Alitalia’s board has approved a turnaround plan that will include cost cuts of €1 billion (Dh3.94bn) and an increase in the number of transatlantic flights as the airline seeks to achieve profitability by the end of 2019.
The 2017-21 business strategy also envisages a 30 per cent rise in revenue to €3.7bn from €2.9bn by 2019 led by the effects of about €200 million of investment in new technology over the past two years.
"The aviation industry is ferociously competitive and never stands still," said Cramer Ball, Alitalia’s chief executive. "Only through radical change will Alitalia’s fortunes be turned around … We rebuilt our brand in the first phase and invested heavily in staff training and technology so we are now able to move ahead and implement wide-ranging changes."
Alitalia, 49 per cent owned by Abu Dhabi’s Etihad Airways, will soon present the plan to the Italian government. It will then begin discussions with the airline’s trade unions for the approval of a new collective works agreement and headcount-related measures.
"I am confident that the next phase of the industrial plan will represent the step forward needed, provided that all interested parties play their part," said Mr Ball.
The airline’s relationship with labour unions has been tense in recent weeks and a stand-off over renewing employee contracts and potential job losses led to a one-day strike last month that forced Alitalia to cancel hundreds of flights.
The troubled airline will reduce its fleet by 20 narrow-body aircraft and renegotiate agreements, with suppliers including catering, ground handling, aircraft leasing and with the airports it uses.

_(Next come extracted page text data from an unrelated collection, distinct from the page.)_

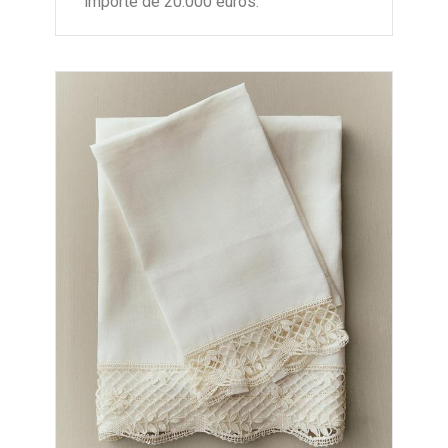
importe de 20.000 euros.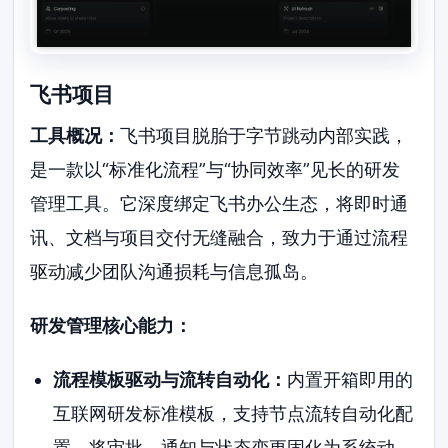
飞书项目
工具概况：
飞书项目脱胎于字节跳动内部实践，
是一款以“标准化流程”与“协同效率”见长的研发
管理工具。它深度绑定飞书办公生态，将即时通
讯、文档与项目交付无缝融合，致力于通过流程
驱动减少团队沟通损耗与信息孤岛。
研发管理核心能力：
流程模板驱动与流转自动化：
内置开箱即用的
互联网研发标准模板，支持节点流转自动化配
置，将审批、通知与状态变更固化为系统动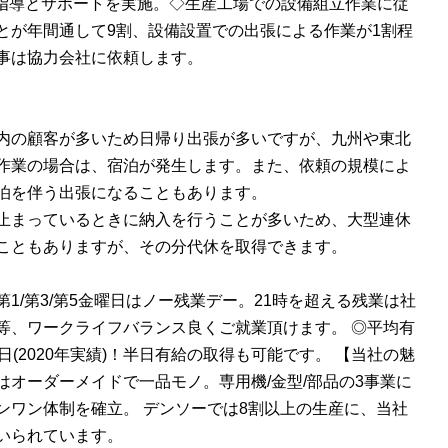
る指導とサポートを実施。◇生産工場での設備組立作業に従
とが年間通して9割、設備設置での出張による作業が1割程
事は協力会社に依頼します。
内の顧客が多いため日帰り出張が多いですが、九州や東北
作業の場合は、宿泊が発生します。また、依頼の規模によ
泊を伴う出張になることもあります。
止まっているときに納入を行うことが多いため、大型連休
こともありますが、その分代休を取得できます。
1/第3/第5金曜日はノー残業デー。21時を超える残業は社
等、ワークライフバランス良くご就業頂けます。 ◎平均有
日(2020年実績)！半日有給の取得も可能です。 【当社の魅
はオーダーメイドで一品モノ。専用機/金型/部品の3事業に
ンワン体制を確立。 デンソーでは8割以上の生産に、当社
いられています。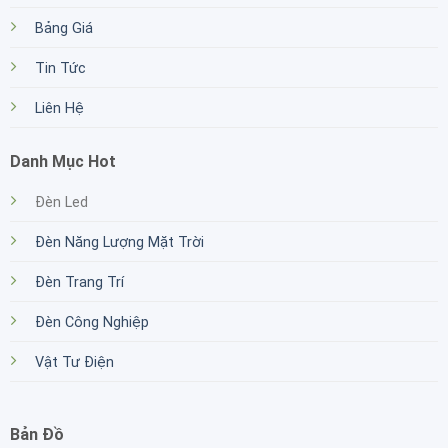
Bảng Giá
Tin Tức
Liên Hệ
Danh Mục Hot
Đèn Led
Đèn Năng Lượng Mặt Trời
Đèn Trang Trí
Đèn Công Nghiệp
Vật Tư Điện
Bản Đồ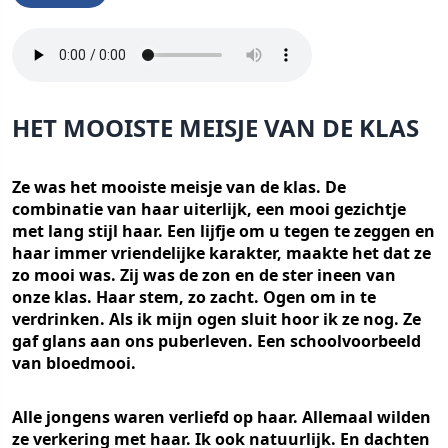
HET MOOISTE MEISJE VAN DE KLAS
Ze was het mooiste meisje van de klas. De
combinatie van haar uiterlijk, een mooi gezichtje
met lang stijl haar. Een lijfje om u tegen te zeggen en
haar immer vriendelijke karakter, maakte het dat ze
zo mooi was. Zij was de zon en de ster ineen van
onze klas. Haar stem, zo zacht. Ogen om in te
verdrinken. Als ik mijn ogen sluit hoor ik ze nog. Ze
gaf glans aan ons puberleven. Een schoolvoorbeeld
van bloedmooi.
Alle jongens waren verliefd op haar. Allemaal wilden
ze verkering met haar. Ik ook natuurlijk. En dachten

Alitalia will make better use of its remaining short- and medium-haul narrow-body fleet, increase the number of flights between Italy and the Americas and re-evaluate its transatlantic operations, trying to fly more often on its existing routes.
"If we can’t compete throughout Italy and Europe against low-cost carriers then we lose air travellers that connect on to intercontinental flights. Put simply, there is absolutely no alternative," said Mr Ball.
Budget airlines account for 47 per cent of the Italian market, Alitalia said.
Extra seats will be fitted to its existing fleet with buy-on-board and ancillary services together with "more attractive air fares" to be introduced, attempting to increase revenues while cutting costs.
"Our investment in technology will enable us to develop new sales channels and this will contribute to increasing our revenue," said Mr Ball.
"About 20 per cent of our customers already use online ways to book their flights and we aim to increase that figure to more than 50 per cent."